Escrever

Vou escrever. A que devo isto? Sei que preciso, mas também preciso me dar explicação às minhas atitudes. Escrevo pois, pois me encho, logo preciso esvaziar. Quase nunca consigo, logo, transbordo. Saem palavras.
Há quem coma, e sente o corpo e a alma acalmarem. Não, este não sou eu, comer sempre foi, além de necessidade, fardo, luta, esperança e medo. Há quem ejacule teus problemas, relaxe com isto. Não, novamente não sou eu, pois relaciono à dor física, aos conflitos de relacionamentos, às cobranças.
Dei ouvidos a quem disse que comprar pode aliviar tensões, além de dispendioso se resultou falho, e também já briguei, dolorida estratégia fracassada. Competi, pelejei, gritei, mas não alcancei resultados, apenas, bom, fiquei rouco.

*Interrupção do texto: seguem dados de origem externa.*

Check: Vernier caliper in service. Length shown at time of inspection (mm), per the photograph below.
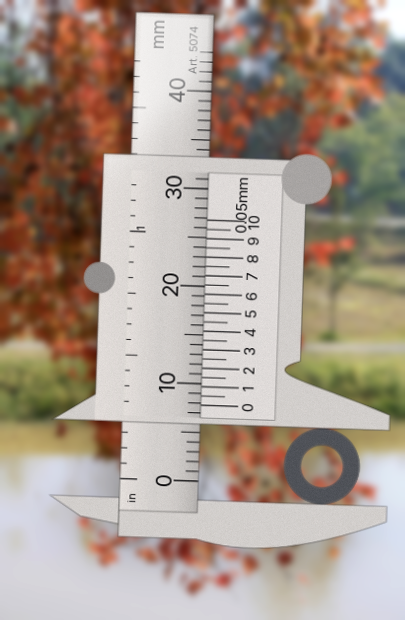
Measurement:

Vou escrever. Não muda nada, fisicamente. Mas as paredes voltam para seus lugares, as nuvens reaparecem, a sensação de temperatura continua a existir e a saliva, a saliva continua na minha boca umedecendo parte dos lábios, parte molhada, parte seca. Nesta busca por expressões, por palavras, por uma grafia que dê forma ao que sinto, eu me acalmo, penso mais vagarosamente e compreendo alguns riscos do grande muro onde estão todos cartazes que querem minha atenção.

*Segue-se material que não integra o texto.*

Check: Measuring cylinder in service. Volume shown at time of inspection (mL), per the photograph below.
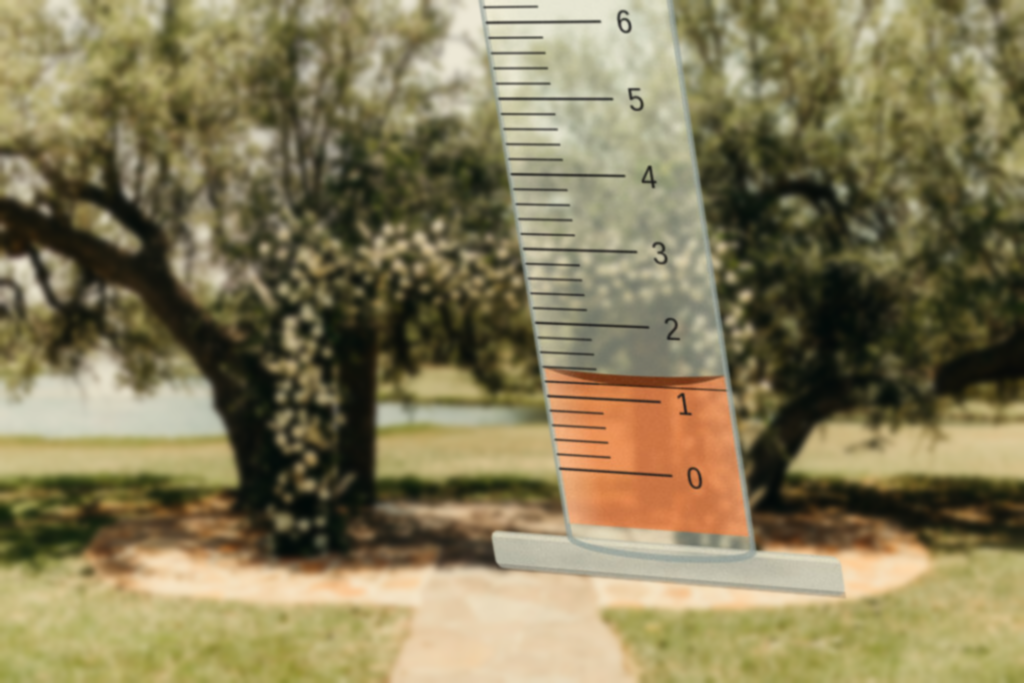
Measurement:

Parte dentro, parte fora. Tijolos escondidos, atrás de imagens coladas, imagens rasgadas, sonhos, tinta spray, soluços, gritos, cheiros, cheiros que conseguem esconder tijolos devem ser cheiros fortes, como o do feijão, o do cabelo, o do beico e o do amor. Fortes ou empoeirados, quebradiços, diferentes, ali, postos uns sobre os outros e me compondo. E é por isso que escrevo, para descrever, o que sinto, vejo, penso, para mudar os tijolos de lugar, substituí-los, reforçá-los, atirá-los ao longe ou mastigá-los, e depois, com o verso de alguns cartazes que rasguei, faço desenhos.

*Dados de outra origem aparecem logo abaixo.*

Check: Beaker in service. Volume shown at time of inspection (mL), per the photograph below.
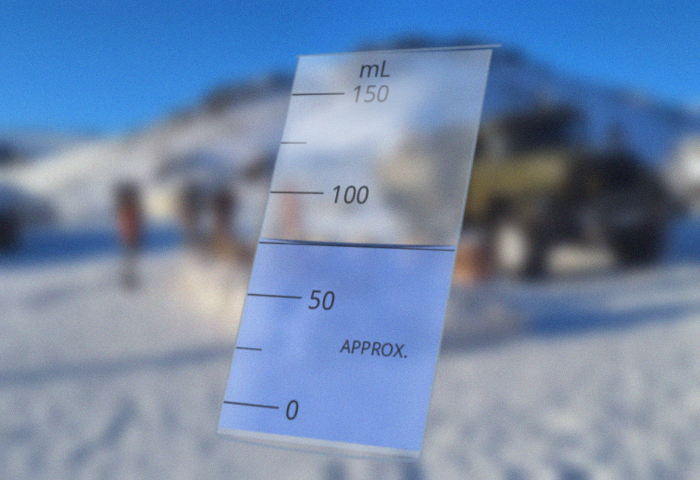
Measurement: 75 mL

Vou colá-los novamente, seja do lado de fora, para que vejam 'cão bravo, não se aproxime', 'free hugs' ou uma serenata que foi sofrida de ser escrita. Do lado de dentro deixo 'você deveria estar trabalhando', 'já fez alguém sorrir hoje?', 'Blastoise!'. Parte molhada, parte seca, lado de dentro, lado de fora, parte minha, parte tua, lado que veem, lado que vejo, meu e teu, tudo separado que deveria ser único, nosso. Fica assim, imagem desfigurada, pois sem sentido é este quebra cabeça de muitas peças faltosas. Até agora entendi que tenho um muro, que muita coisa muda sua composição e eu e outras pessoas o enchemos de cartazes (talvez um dia eu o pinte, nem que seja com cal), e o quão sem sentido é tentar montar algo sem todas as peças, vida sem sentido é esta incompleta.